=== DATASET EXCERPTS ===
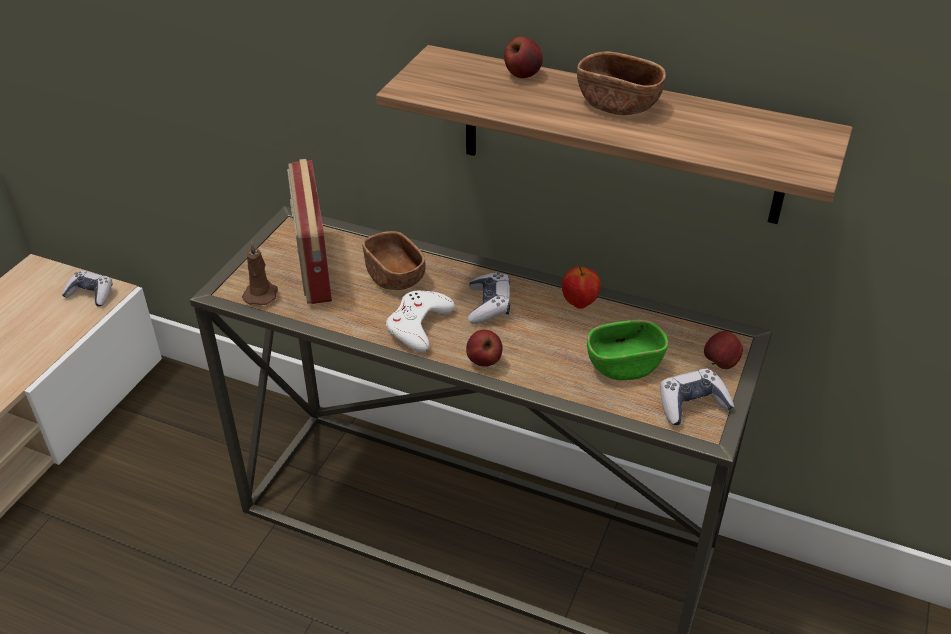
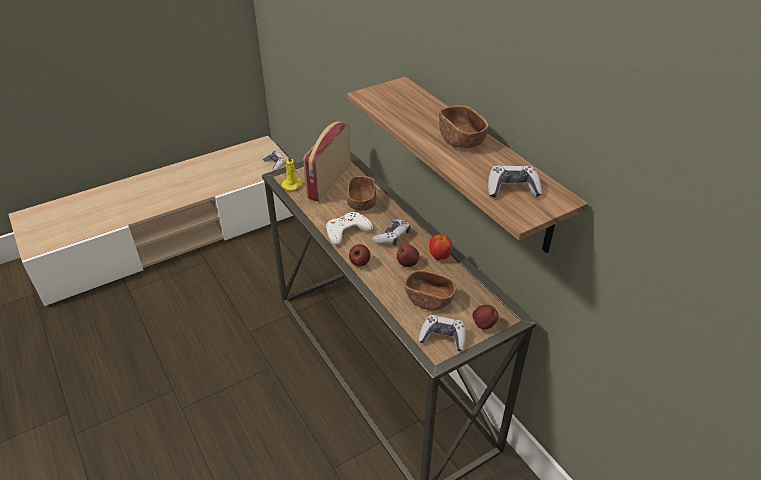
camera: 35 degrees right, 0 degrees up
brown candle [242,241,278,305] -> yellow candle [282,155,302,191]
apple [504,37,543,78] -> apple moved to [396,244,419,267]
green bowl [587,319,668,380] -> brown bowl [405,270,456,310]
none -> game controller [488,165,542,198]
===
PROBLEM DETAILS:
What is wanted is a verbatim transcription of every record above, pictures excluded.

RESULT OF THIS TASK:
camera: 35 degrees right, 0 degrees up
brown candle [242,241,278,305] -> yellow candle [282,155,302,191]
apple [504,37,543,78] -> apple moved to [396,244,419,267]
green bowl [587,319,668,380] -> brown bowl [405,270,456,310]
none -> game controller [488,165,542,198]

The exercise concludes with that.